Cisco Cisco Web Security Appliance S170 사용자 가이드

The Web Proxy and the L4 Traffic Monitor are independent services. They are enabled and configured 
separately to provide the highest level of protection against a broad range of web-based malware threats.

The Web Proxy and L4 Traffic Monitor use data that is stored in filtering tables to evaluate and match 
URL request attributes such as domain names, and IP address path segments with locally maintained 
database records. If a match occurs, Access Policy settings determine an action to block or monitor the 
traffic.
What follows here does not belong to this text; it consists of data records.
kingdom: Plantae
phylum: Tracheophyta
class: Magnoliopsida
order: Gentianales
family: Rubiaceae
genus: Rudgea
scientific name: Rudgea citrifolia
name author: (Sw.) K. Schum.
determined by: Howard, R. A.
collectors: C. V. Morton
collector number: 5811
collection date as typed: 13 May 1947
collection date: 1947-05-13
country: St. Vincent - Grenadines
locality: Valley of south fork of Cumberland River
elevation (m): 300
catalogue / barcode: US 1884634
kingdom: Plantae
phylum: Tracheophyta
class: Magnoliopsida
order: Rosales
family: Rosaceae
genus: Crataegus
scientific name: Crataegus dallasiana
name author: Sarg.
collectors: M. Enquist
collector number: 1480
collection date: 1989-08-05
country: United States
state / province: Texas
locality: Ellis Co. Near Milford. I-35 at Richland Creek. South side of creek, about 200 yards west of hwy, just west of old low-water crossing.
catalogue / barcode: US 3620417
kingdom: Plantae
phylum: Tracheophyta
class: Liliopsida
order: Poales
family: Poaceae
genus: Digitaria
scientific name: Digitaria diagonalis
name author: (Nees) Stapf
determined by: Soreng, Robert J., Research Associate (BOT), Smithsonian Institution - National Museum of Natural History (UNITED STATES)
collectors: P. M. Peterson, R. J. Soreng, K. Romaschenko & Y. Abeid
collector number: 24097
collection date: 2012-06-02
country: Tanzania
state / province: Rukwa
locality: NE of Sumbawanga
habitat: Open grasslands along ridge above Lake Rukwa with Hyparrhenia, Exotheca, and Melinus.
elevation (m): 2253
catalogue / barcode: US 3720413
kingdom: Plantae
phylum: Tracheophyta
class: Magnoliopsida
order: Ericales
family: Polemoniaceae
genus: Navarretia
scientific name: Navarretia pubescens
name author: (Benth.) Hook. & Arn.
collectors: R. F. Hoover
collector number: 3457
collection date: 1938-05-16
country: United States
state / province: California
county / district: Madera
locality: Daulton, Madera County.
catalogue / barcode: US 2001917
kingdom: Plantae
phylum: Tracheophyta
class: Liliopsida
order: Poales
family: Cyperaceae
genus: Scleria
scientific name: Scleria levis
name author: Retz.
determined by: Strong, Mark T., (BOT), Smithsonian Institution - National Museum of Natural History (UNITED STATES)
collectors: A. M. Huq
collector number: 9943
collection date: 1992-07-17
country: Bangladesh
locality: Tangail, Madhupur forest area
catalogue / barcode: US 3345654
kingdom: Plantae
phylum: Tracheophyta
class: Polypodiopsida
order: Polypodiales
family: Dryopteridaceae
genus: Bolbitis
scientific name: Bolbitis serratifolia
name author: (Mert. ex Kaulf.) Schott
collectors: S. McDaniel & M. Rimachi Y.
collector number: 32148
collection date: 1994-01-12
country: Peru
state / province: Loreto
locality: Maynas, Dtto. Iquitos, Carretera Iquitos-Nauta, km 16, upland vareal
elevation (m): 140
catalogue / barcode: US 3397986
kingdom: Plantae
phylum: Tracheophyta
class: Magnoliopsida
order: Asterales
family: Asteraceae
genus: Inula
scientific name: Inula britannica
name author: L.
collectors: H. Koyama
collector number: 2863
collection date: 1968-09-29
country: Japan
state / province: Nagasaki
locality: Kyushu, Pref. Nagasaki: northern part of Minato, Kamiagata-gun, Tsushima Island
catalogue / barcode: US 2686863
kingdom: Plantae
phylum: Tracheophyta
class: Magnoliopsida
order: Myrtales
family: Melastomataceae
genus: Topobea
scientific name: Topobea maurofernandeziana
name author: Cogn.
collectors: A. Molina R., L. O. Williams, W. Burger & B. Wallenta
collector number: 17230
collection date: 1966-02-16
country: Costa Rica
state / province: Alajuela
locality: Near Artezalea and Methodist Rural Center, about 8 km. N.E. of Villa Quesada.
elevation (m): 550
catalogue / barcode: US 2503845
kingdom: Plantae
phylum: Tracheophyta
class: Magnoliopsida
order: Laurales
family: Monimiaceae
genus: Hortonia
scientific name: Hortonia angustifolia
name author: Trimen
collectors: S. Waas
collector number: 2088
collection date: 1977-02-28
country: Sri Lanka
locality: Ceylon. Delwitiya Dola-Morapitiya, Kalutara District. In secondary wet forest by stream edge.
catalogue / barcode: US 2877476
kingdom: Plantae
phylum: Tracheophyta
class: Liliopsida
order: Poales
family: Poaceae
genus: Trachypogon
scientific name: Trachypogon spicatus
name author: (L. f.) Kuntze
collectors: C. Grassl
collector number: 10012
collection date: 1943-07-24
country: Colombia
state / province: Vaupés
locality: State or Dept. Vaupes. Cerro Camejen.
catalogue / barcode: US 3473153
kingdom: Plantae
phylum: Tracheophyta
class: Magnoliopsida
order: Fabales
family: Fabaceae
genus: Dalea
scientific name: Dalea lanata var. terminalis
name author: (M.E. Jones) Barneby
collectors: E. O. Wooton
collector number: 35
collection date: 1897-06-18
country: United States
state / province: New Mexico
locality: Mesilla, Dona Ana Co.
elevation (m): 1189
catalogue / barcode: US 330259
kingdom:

If no match occurs, processing continues. 

The Web Security appliance Web Proxy supports the following security features:

Policy groups — Policy groups allow administrators to create groups of users and apply different 
levels of category-based access control to each group.

URL Filtering Categories — You can configure how the appliance handles each web transaction 
based on the URL category of a particular HTTP request.

Applications — The Application Visibility and Control engine (AVC engine) enables administrators 
to apply deeper controls to particular application types.

Web Reputation Filters — Reputation filters analyze web server behavior and characteristics to 
identify suspicious activity and protect against URL-based malware threats. 

Anti-Malware Services — The Cisco IronPort DVS™ engine in combination with the Webroot™ 
and McAfee scanning engines identify and stop a broad range of web-based malware threats.

For detailed information about Web Proxy services, see 

.

The L4 Traffic Monitor is a configurable service that listens and monitors network ports for rogue 
activity and blocks malware attempts to infect your corporate network. Additionally, the L4 Traffic 
Monitor detects infected clients and stops malicious activity from going outside the corporate network.